Concise isn’t the same as short.

Writing concisely means focusing on what’s important. But over-zealous editing, reducing your writing down to little more than bullet-points, means you’ve not focused on something important:

How you say things is as important as what you say.

We humans are emotional as well as rational creatures and we make decisions based on more than just the cold and harsh presentation of fact.

Conversing = converting

Trust and credibility are two vital ingredients when it comes to selling — even if you’re selling an idea or asking visitors to spend time. Like I said, we’re emotional creatures, and ‘trust’ is a personal and subjective quality that’s hard to evoke through facts alone.

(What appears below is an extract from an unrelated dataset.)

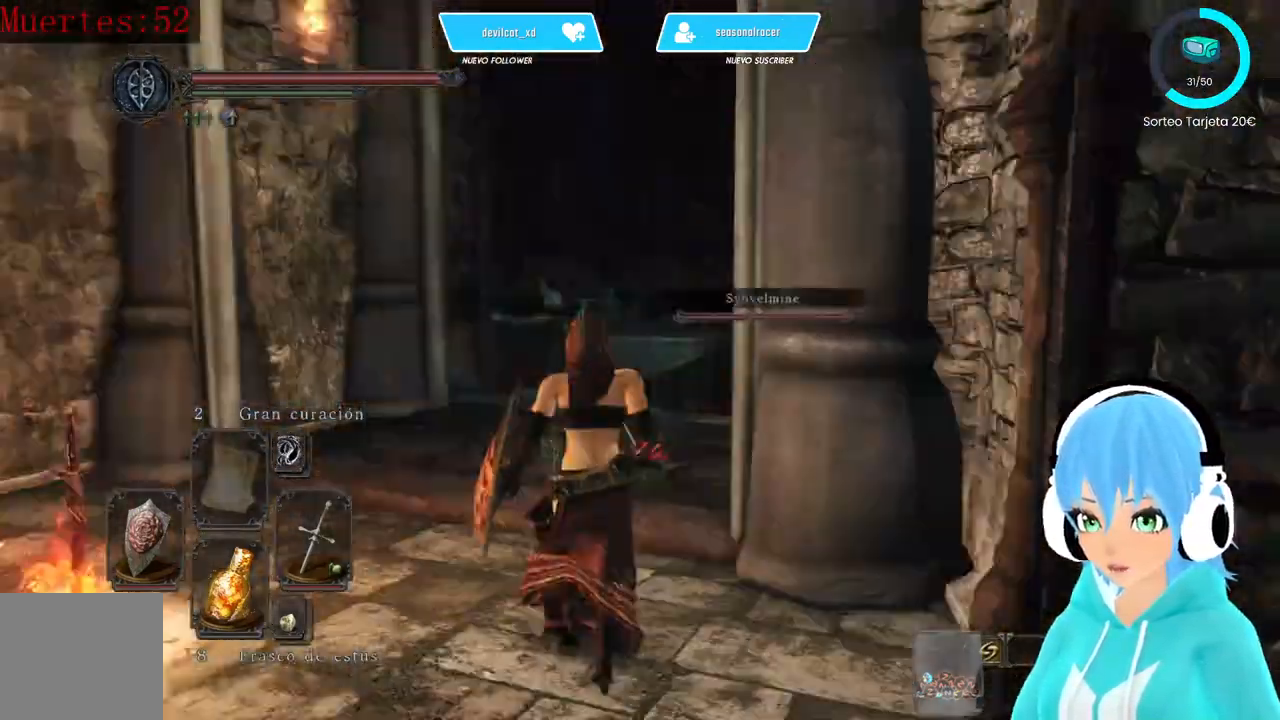
{"buttons": [], "left_stick": "up-left", "right_stick": "down-left", "events": [[167, "left_stick", "up-left"], [500, "right_stick", "down-left"]]}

We naturally mistrust people telling us they’re great and we’ve become almost blind to the ubiquitous testimonial. We want the reassurance of a trusted big name but with the friendly, approachable and personalised service of a local fishmonger. We want to be told honest and interesting stories, not read a piece of bland corporate propaganda.

We don’t want to be talked at, we want a conversation.

Personality and a healthy dollop of creativity go a long way in guiding/ maintaining the reader’s interest, building trust/ credibility, and convincing potential customers you’ve got what they’re looking for.

Going long or selling short?

Longer sales copy tends to out-perform short. Given that we’re always being told that everyone’s in too much of a hurry and they only skim-read — how can this be? The key is making sure it’s well written.

Well written copy goes beyond bare-bone facts — it needs room to breathe, to target visitor emotions, drives, wants and needs. It creates the right tempo, style and psychological triggers to maintain interest rates and evoke a response from the reader. The longer you can keep someone reading — the more answers you can provide, the more trust you can build — the more likely that person will convert.

People will spend time on your site — but what they demand is a decent return on that investment. They don’t want to hit the back button and spend more time searching — they want your site to have the answers they’re looking for.

Don’t be in too much of a rush to cut your word-count or you could well be slashing interest rates.